Reproduce the records that follow exactly as they appear.

(Dataset entries)
_ _ _

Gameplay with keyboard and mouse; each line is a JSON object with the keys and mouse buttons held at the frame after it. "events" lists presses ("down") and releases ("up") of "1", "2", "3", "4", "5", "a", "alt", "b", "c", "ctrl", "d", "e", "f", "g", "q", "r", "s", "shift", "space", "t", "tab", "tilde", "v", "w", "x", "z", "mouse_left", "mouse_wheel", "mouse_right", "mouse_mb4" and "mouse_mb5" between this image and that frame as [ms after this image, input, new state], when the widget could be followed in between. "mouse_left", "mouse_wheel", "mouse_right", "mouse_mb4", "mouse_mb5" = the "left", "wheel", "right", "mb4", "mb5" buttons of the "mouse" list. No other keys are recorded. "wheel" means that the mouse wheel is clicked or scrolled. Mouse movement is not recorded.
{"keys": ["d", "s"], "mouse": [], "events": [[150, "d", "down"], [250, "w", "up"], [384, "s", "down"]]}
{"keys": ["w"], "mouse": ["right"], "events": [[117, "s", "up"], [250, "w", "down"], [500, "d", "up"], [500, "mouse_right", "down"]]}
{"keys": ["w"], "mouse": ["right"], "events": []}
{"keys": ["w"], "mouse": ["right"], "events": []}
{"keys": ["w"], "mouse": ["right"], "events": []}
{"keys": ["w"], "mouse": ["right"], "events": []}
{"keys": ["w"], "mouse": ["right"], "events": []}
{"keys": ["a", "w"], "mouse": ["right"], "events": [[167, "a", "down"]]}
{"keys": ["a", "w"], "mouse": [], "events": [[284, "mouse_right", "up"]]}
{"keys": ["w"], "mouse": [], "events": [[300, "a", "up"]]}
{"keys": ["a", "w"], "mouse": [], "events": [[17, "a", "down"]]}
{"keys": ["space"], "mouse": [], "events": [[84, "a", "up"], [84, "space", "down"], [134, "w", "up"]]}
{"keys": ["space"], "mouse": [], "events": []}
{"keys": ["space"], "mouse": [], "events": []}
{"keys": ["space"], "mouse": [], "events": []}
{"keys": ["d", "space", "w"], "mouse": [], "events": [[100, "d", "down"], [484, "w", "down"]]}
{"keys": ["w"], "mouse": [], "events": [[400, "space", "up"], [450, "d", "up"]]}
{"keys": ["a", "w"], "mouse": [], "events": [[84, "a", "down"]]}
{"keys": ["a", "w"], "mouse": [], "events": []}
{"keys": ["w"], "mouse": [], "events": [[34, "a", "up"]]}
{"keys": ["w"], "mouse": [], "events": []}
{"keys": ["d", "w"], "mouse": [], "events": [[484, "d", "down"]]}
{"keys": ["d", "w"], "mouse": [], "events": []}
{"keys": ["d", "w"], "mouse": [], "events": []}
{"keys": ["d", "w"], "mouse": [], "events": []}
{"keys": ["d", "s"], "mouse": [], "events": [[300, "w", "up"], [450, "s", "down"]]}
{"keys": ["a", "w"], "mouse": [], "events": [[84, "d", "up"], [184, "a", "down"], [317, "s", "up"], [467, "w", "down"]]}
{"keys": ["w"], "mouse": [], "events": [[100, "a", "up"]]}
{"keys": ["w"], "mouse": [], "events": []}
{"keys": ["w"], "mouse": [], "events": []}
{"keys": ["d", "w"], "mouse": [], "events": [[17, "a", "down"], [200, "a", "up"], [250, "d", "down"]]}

_ _ _

## Task answer:
Gameplay with keyboard and mouse; each line is a JSON object with the keys and mouse buttons held at the frame after it. "events" lists presses ("down") and releases ("up") of "1", "2", "3", "4", "5", "a", "alt", "b", "c", "ctrl", "d", "e", "f", "g", "q", "r", "s", "shift", "space", "t", "tab", "tilde", "v", "w", "x", "z", "mouse_left", "mouse_wheel", "mouse_right", "mouse_mb4" and "mouse_mb5" between this image and that frame as [ms after this image, input, new state], when the widget could be followed in between. "mouse_left", "mouse_wheel", "mouse_right", "mouse_mb4", "mouse_mb5" = the "left", "wheel", "right", "mb4", "mb5" buttons of the "mouse" list. No other keys are recorded. "wheel" means that the mouse wheel is clicked or scrolled. Mouse movement is not recorded.
{"keys": ["d", "s"], "mouse": [], "events": [[150, "d", "down"], [250, "w", "up"], [384, "s", "down"]]}
{"keys": ["w"], "mouse": ["right"], "events": [[117, "s", "up"], [250, "w", "down"], [500, "d", "up"], [500, "mouse_right", "down"]]}
{"keys": ["w"], "mouse": ["right"], "events": []}
{"keys": ["w"], "mouse": ["right"], "events": []}
{"keys": ["w"], "mouse": ["right"], "events": []}
{"keys": ["w"], "mouse": ["right"], "events": []}
{"keys": ["w"], "mouse": ["right"], "events": []}
{"keys": ["a", "w"], "mouse": ["right"], "events": [[167, "a", "down"]]}
{"keys": ["a", "w"], "mouse": [], "events": [[284, "mouse_right", "up"]]}
{"keys": ["w"], "mouse": [], "events": [[300, "a", "up"]]}
{"keys": ["a", "w"], "mouse": [], "events": [[17, "a", "down"]]}
{"keys": ["space"], "mouse": [], "events": [[84, "a", "up"], [84, "space", "down"], [134, "w", "up"]]}
{"keys": ["space"], "mouse": [], "events": []}
{"keys": ["space"], "mouse": [], "events": []}
{"keys": ["space"], "mouse": [], "events": []}
{"keys": ["d", "space", "w"], "mouse": [], "events": [[100, "d", "down"], [484, "w", "down"]]}
{"keys": ["w"], "mouse": [], "events": [[400, "space", "up"], [450, "d", "up"]]}
{"keys": ["a", "w"], "mouse": [], "events": [[84, "a", "down"]]}
{"keys": ["a", "w"], "mouse": [], "events": []}
{"keys": ["w"], "mouse": [], "events": [[34, "a", "up"]]}
{"keys": ["w"], "mouse": [], "events": []}
{"keys": ["d", "w"], "mouse": [], "events": [[484, "d", "down"]]}
{"keys": ["d", "w"], "mouse": [], "events": []}
{"keys": ["d", "w"], "mouse": [], "events": []}
{"keys": ["d", "w"], "mouse": [], "events": []}
{"keys": ["d", "s"], "mouse": [], "events": [[300, "w", "up"], [450, "s", "down"]]}
{"keys": ["a", "w"], "mouse": [], "events": [[84, "d", "up"], [184, "a", "down"], [317, "s", "up"], [467, "w", "down"]]}
{"keys": ["w"], "mouse": [], "events": [[100, "a", "up"]]}
{"keys": ["w"], "mouse": [], "events": []}
{"keys": ["w"], "mouse": [], "events": []}
{"keys": ["d", "w"], "mouse": [], "events": [[17, "a", "down"], [200, "a", "up"], [250, "d", "down"]]}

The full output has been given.